• WHAT YOU NEED TO DO: Make an exact copy of the lines from the one holding "3. paint brush (443,129,525,203)" through the last line of the material, and output nothing else.
BEGIN GIVEN RECORDS
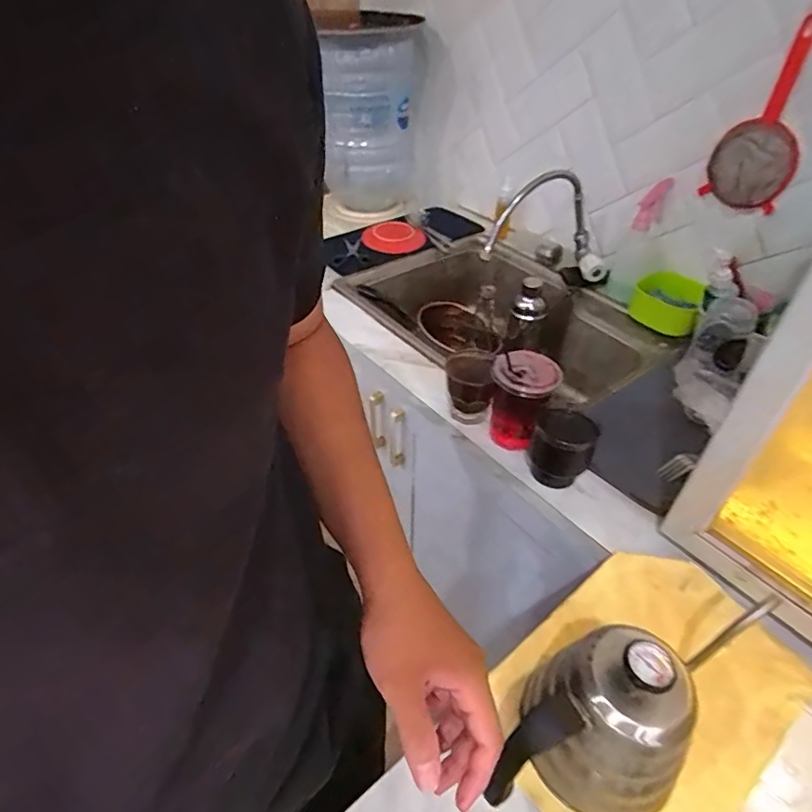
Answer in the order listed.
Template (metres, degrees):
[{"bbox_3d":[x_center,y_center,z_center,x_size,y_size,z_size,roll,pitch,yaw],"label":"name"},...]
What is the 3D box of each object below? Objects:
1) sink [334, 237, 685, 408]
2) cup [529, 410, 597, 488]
[{"bbox_3d":[0.162,-0.153,1.029,0.391,0.129,0.575,-25,48,-26],"label":"sink"},{"bbox_3d":[0.200,0.061,0.668,0.074,0.093,0.068,1,42,-1],"label":"cup"}]

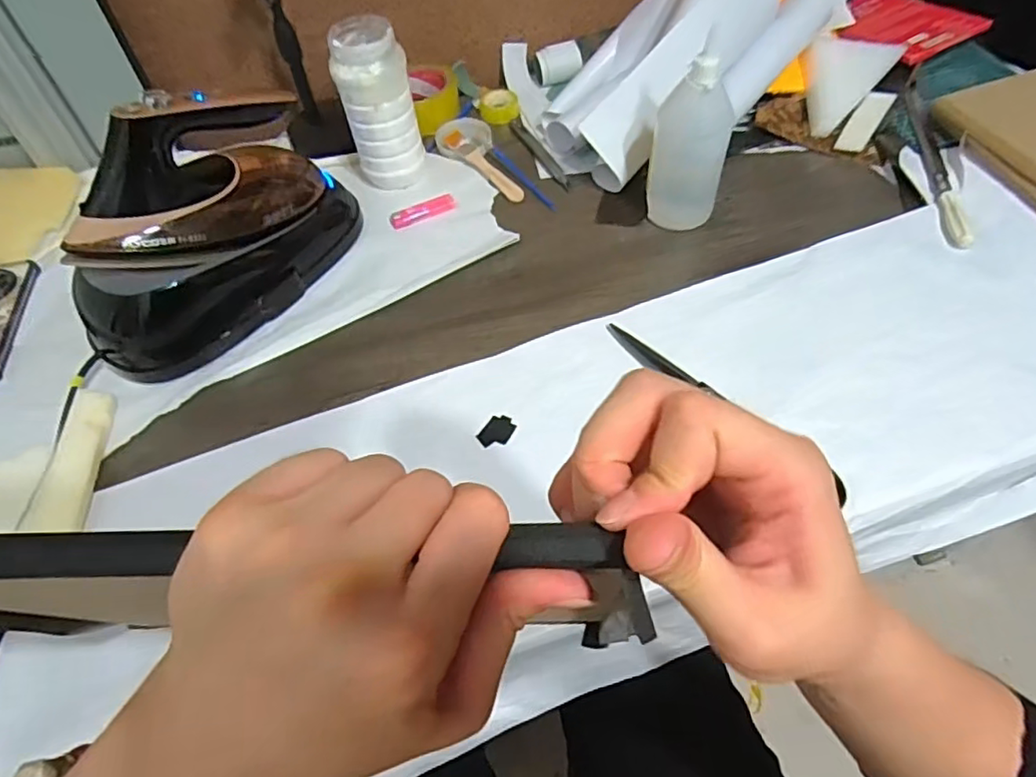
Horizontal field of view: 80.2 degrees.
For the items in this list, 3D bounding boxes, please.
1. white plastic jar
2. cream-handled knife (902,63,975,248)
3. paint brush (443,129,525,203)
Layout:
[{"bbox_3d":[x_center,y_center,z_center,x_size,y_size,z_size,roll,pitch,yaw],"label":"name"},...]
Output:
[{"bbox_3d":[-0.156,-0.317,0.700,0.076,0.168,0.068,-11,56,-4],"label":"white plastic jar"},{"bbox_3d":[0.488,-0.282,0.721,0.025,0.017,0.330,7,56,8],"label":"cream-handled knife"},{"bbox_3d":[-0.040,-0.273,0.752,0.026,0.020,0.140,-36,61,-20],"label":"paint brush"}]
END GIVEN RECORDS
• RESPONSE TO THIS TASK:
3. paint brush (443,129,525,203)
Layout:
[{"bbox_3d":[x_center,y_center,z_center,x_size,y_size,z_size,roll,pitch,yaw],"label":"name"},...]
Output:
[{"bbox_3d":[-0.156,-0.317,0.700,0.076,0.168,0.068,-11,56,-4],"label":"white plastic jar"},{"bbox_3d":[0.488,-0.282,0.721,0.025,0.017,0.330,7,56,8],"label":"cream-handled knife"},{"bbox_3d":[-0.040,-0.273,0.752,0.026,0.020,0.140,-36,61,-20],"label":"paint brush"}]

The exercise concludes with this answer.